Judge’s ruling could preclude many from getting class-action compensation
By Michael Kunzelman
Associated Press
BATON ROUGE, La. (AP) — A federal investigation revealed last year that authorities in a rural Louisiana parish routinely used illegal “investigative holds” to arrest hundreds of people for questioning, secretly keeping them jailed for days on nothing more than a “hunch.”
But a federal judge’s ruling could preclude most of these people from getting any class-action compensation for their ordeals.
In a court filing last Friday, U.S. Magistrate Judge Patrick Hanna recommended dismissing three people’s claims because they were freed from jail more than a year before their lawyers sued the city of Ville Platte and Evangeline Parish Sheriff’s Office over the arrests. A district court judge must decide whether to adopt Hanna’s recommendations.
Plaintiffs’ lawyers argued that a one-year statute of limitations shouldn’t apply in this case because people were told to keep silent.

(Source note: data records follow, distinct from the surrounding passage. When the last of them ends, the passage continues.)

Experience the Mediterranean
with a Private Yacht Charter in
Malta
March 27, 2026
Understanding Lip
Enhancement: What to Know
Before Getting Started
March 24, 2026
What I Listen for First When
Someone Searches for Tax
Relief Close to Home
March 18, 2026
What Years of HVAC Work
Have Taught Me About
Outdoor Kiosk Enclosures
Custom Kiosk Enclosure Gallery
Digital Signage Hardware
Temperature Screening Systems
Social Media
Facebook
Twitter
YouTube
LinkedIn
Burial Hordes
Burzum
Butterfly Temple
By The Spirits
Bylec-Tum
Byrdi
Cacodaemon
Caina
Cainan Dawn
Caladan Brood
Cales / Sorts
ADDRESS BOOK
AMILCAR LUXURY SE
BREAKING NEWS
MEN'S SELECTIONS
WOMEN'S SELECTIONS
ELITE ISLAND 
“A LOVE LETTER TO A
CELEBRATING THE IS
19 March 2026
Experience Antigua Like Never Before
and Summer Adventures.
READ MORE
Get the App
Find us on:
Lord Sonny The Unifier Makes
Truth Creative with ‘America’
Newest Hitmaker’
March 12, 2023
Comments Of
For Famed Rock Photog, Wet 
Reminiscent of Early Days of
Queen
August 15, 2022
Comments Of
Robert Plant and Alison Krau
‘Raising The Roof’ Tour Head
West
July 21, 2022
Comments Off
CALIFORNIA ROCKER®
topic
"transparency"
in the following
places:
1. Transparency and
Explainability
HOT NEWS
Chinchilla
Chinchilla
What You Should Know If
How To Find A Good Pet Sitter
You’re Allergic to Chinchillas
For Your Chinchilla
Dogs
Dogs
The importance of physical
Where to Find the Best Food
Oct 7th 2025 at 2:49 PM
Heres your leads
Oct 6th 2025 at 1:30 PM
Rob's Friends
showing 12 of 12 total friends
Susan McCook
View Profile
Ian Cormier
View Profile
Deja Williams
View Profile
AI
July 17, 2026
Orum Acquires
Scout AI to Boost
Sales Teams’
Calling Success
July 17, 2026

And these unconstitutional arrests in Evangeline Parish were a “regular part of criminal investigations” for more than two decades, the Justice Department said in a December 2016 report.
People often were strip-searched, held in cells without beds, toilets or showers and detained for at least three days — sometimes much longer — without getting a chance to talk to loved ones or contest their arrests, the department’s report says. Detectives told federal investigators they used these investigative holds when they didn’t have sufficient grounds for an arrest but had a “hunch” or “feeling” that somebody may be involved in criminal activity.
One woman told federal investigators that police detained her and her family in 2014 after they went grocery shopping and may have witnessed an armed robbery and shooting. The woman wasn’t a suspect, only a possible witness, but she said she was detained, strip-searched and jailed for roughly nine hours before police questioned her.
The Justice Department, which began investigating in April 2015, counted a “staggering” number of investigative holds for such a sparsely populated community: Ville Platte police officers used the practice more than 700 times between 2012 and 2014; the sheriff’s office made more than 200 such arrests over the same period.
Evangeline Parish, approximately 80 miles west of Baton Rouge, has a population of roughly 34,000 residents. Ville Platte has approximately 7,300 residents, with blacks accounting for 64 percent of the city’s population.
Plaintiffs’ attorneys said officers threatened people with more jail time if they discussed what happened to them. FBI agents who questioned some potential class members told them not to discuss the federal investigation until after the Justice Department released its findings, the lawyers said.
On March 1, attorneys filed the class action on behalf of four named plaintiffs. Three of them had been released from investigative holds more than four years before the suit was filed, so Hanna recommended dismissing their claims.
Hanna said nobody alleged that federal authorities questioned any of the four plaintiffs or told them not to discuss their claims.
“Similarly, there is no allegation that anyone stopped the plaintiffs from attempting to file a lawsuit at any time,” he wrote.
Plaintiffs’ lawyers also argued that their clients lacked the education or sophistication to know they could have viable claims, but Hanna said they had enough information to investigate that.
Frank Schirripa, one of the plaintiffs’ attorneys, said they likely will file an objection to Hanna’s recommendations.
Earlier this month, a settlement agreement resolved a separate lawsuit that three people filed against the city of Ville Platte and its police chief, Neal Lartigue. The suit accused police of arresting the three people in 2014 and jailing them without explanation. Settlement terms haven’t been disclosed, and an attorney for the city declined to comment Tuesday.
In its report, the Justice Department said the police department and sheriff’s office admitted that the holds are unconstitutional and took “laudable steps to begin eliminating their use.”
“More work remains to be done,” the Justice Department said. “The agencies also must work to repair community trust, because many people may still be justifiably reluctant to provide information to law enforcement for fear that doing so could subject them to an unconstitutional detention.”